Ксения Кнорре Дмитриева
Обычно я забирала старшую дочь из детского сада во время прогулки. И каждый день заставала одну и ту же сцену: дети играют на площадке, носятся, роются в песочнице, воспитательница сидит на скамейке и наблюдает, а рядом с ней всегда стоит одна и та же девочка.
В первый раз я не обратила на девочку внимания, во второй раз запомнила ее, чтобы проверить, будет ли она стоять завтра, в третий раз удивилась и подумала, что она, наверное, наказана таким способом, в четвертый решила спросить, что это за явление такое.
– А это Катя, – охотно объяснила мне воспитательница. – Ее мама каждый день приводит в белых колготках и требует, чтобы она возвращалась без единого пятнышка.
Катя-в-белых-колготках и, как я теперь заметила, в юбке и туфельках уныло посмотрела на нас. Катино положение было безвыходным: одну ее вместо прогулки никто в садике оставить не мог, других колготок к ней не прилагалось, а вокруг была веселая апрельская грязь по колено, в которой были не только дети, но и взрослые, и собаки, и машины, и даже окружающие дома…
Условные дети в белых колготках повсюду. Мы боимся, что они запачкаются, ударятся, что они вырастут бездельниками, испортят себе будущее, боимся гораздо больше, чем наши родители, для которых наши синяки были нормой. И мало того, что мы боимся этого сами – мы требуем от системы образования и от учителей, чтобы они боялись вместе с нами. И они боятся, потому что становятся в этих ситуациях крайними.
Общаясь по работе со многими учителями, я в последнее время стала все чаще и чаще слышать от них об одной и той же проблеме. Она состоит в том, что сегодняшний учитель и воспитатель гораздо в большей степени, чем учитель десяти-, пятнадцатилетней давности, несет ответственность за детей, причем как перед родителями этого ребенка, так и перед законом.
Как прекрасно сформулировал один из учителей, «раньше бывали просто несчастные случаи, а сегодня, если произошел несчастный случай, кто-то должен обязательно сесть». Этой репликой он резюмировал рассказ о том, как несколько лет назад на его ученика в походе внезапно упало дерево (к счастью, все обошлось). Случись это сегодня, да еще с последствиями, он оказался бы за решеткой, хотя за деревья в лесу он ответственности вроде бы не несет и прикрыть собой ребенка тоже может не успеть…
Кроме того, что учитель сегодня отвечает за все, в том числе за то, что подвластно разве что высшим силам, он обязан строго придерживаться инструкций, которые год от года требуют от него выполнения все более и более невыполнимых требований.

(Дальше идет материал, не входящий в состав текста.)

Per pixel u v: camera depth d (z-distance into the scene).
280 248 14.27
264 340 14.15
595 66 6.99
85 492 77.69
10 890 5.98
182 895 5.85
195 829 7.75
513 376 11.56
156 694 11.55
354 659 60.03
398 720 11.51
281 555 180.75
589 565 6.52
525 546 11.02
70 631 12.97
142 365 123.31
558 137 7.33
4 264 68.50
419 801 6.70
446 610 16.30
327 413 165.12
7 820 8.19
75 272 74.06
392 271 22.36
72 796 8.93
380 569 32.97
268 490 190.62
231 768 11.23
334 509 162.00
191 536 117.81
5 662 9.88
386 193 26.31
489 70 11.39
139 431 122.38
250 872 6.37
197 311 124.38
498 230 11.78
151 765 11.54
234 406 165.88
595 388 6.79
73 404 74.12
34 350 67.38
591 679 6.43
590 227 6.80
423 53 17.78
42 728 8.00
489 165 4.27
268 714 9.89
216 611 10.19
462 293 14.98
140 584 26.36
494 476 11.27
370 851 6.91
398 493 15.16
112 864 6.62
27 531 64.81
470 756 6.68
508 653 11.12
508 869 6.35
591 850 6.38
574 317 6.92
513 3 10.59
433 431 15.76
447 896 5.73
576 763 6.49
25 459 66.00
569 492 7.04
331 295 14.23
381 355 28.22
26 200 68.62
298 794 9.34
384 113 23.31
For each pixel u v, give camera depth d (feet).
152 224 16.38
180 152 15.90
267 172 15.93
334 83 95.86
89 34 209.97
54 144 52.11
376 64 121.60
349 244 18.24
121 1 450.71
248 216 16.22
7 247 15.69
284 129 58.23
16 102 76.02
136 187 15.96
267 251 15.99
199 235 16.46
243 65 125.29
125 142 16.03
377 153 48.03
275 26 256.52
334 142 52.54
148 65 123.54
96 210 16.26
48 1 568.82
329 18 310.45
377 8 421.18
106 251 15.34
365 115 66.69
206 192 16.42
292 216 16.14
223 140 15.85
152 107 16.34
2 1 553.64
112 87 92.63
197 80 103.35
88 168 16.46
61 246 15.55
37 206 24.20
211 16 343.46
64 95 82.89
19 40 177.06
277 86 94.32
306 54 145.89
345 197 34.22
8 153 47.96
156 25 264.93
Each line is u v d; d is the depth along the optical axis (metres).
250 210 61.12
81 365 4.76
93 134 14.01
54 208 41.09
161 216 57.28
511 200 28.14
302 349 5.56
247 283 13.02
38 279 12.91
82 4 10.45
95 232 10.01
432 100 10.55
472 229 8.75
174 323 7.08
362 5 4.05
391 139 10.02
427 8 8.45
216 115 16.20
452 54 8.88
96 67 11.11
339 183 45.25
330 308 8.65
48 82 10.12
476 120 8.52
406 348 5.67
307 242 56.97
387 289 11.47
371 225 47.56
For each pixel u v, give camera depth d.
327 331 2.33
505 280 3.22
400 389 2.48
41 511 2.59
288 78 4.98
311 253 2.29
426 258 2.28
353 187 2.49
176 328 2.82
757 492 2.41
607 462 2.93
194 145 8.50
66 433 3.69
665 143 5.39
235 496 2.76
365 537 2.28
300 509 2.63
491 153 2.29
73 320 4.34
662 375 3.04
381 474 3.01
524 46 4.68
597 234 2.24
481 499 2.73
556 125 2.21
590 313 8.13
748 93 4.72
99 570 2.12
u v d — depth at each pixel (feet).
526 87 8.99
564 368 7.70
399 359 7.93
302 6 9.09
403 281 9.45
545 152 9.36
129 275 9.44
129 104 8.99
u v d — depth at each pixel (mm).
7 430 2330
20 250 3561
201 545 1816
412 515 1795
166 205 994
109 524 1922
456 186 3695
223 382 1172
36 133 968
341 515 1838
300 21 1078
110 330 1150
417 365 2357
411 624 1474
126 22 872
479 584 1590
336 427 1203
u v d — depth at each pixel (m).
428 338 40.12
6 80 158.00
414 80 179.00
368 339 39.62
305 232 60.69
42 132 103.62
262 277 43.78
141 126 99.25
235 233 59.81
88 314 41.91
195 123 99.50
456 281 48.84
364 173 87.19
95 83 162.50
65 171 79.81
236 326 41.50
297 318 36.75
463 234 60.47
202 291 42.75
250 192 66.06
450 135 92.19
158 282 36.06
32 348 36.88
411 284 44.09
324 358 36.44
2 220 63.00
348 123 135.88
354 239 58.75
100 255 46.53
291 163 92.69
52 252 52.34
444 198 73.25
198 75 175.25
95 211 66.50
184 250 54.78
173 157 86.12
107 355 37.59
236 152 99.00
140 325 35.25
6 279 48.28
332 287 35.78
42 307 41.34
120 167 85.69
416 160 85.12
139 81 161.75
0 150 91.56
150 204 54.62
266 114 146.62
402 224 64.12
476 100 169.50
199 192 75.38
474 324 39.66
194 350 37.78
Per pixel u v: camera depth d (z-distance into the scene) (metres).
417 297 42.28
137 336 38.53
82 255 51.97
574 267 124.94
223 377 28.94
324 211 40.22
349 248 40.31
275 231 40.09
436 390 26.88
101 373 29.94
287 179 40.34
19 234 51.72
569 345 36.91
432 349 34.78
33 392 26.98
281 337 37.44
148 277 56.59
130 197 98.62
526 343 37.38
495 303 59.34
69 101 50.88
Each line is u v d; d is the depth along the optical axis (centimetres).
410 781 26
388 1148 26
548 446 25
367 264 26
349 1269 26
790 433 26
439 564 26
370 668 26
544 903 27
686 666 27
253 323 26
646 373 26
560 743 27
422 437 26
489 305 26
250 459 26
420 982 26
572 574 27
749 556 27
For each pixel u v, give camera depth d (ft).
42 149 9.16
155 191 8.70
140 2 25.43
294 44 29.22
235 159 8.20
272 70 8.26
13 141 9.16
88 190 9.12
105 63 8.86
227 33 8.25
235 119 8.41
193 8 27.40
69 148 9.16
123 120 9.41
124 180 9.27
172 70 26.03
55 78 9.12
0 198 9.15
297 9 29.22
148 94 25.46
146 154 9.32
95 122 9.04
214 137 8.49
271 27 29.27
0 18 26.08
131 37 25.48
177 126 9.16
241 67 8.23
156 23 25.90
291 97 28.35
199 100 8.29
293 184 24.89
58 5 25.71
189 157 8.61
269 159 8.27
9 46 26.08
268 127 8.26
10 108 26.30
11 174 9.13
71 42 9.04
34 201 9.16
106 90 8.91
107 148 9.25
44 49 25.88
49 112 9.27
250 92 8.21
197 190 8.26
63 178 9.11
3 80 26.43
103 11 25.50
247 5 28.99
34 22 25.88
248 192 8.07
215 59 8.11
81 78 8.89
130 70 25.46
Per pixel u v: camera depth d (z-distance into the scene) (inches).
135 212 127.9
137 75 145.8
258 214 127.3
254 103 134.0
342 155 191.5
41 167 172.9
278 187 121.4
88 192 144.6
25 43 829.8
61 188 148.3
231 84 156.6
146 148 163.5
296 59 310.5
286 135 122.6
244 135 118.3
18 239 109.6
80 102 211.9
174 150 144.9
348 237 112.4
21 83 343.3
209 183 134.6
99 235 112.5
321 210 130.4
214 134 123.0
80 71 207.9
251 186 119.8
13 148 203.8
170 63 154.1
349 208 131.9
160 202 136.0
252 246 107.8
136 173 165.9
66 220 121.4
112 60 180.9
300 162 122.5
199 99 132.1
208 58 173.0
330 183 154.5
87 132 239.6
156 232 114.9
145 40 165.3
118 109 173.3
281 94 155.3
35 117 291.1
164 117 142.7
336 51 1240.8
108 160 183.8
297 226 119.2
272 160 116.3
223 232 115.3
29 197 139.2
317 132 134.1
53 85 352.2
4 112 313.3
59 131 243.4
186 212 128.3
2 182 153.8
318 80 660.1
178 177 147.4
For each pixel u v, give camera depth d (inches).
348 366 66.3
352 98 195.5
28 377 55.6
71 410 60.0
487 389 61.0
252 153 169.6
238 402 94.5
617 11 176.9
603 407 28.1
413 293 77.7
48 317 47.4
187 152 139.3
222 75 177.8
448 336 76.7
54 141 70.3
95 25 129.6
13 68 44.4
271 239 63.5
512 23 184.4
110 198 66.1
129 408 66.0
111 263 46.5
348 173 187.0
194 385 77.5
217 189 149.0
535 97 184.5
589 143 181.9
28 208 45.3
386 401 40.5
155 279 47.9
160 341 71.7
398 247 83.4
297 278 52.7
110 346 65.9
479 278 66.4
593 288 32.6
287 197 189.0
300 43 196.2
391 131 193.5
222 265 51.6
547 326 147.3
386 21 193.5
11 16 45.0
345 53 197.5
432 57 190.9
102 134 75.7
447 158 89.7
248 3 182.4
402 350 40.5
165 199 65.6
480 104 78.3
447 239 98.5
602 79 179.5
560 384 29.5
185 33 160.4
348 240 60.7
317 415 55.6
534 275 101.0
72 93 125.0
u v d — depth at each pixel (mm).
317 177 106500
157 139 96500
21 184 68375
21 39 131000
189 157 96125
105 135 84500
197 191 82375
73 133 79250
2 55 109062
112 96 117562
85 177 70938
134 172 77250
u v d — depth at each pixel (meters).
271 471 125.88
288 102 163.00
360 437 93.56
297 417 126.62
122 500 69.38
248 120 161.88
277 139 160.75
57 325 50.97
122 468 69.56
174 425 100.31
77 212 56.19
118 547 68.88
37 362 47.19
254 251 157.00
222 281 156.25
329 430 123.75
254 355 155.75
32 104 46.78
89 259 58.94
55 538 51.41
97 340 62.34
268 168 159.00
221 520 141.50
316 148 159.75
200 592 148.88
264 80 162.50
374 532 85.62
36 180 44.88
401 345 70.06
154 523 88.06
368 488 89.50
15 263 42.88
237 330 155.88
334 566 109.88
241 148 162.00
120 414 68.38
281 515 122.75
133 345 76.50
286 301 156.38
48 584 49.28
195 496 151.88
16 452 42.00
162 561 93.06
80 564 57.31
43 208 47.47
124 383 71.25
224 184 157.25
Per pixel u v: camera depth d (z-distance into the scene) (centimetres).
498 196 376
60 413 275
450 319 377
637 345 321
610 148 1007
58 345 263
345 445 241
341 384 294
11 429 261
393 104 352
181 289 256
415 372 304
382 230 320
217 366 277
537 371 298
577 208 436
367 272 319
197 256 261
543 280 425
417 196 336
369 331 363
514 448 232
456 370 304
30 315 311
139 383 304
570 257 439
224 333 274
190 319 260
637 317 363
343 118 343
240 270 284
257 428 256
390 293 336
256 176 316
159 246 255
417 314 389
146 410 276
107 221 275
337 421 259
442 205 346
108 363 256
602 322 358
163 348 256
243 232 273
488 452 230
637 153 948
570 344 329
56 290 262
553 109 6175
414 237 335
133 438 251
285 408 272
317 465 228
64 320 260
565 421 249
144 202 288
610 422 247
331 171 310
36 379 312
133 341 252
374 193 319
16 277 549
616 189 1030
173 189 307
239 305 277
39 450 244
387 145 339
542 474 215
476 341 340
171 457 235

Иллюстрация из все той же походной темы: учителя говорят, что теперь им запрещено в походе ставить палатки под деревьями. В лесном походе – запрещено под деревьями.
Или не из лесной: чтобы отпустить взрослого ребенка из театра домой, куда учитель поехал с классом, учитель должен быть уверен, что ребенок сдал администрации бумагу с подписью родителей о том, что они разрешают ему уезжать с таких мероприятий самостоятельно (естественно, по всем остальным делам этот ребенок давно и прекрасно ездит по городу сам). А перед поездкой в театр он должен этим, например, 17-летним детям провести инструктаж по правилам безопасности – причем, замечу, он обязан это делать каждый раз, когда куда-нибудь выезжает с детьми.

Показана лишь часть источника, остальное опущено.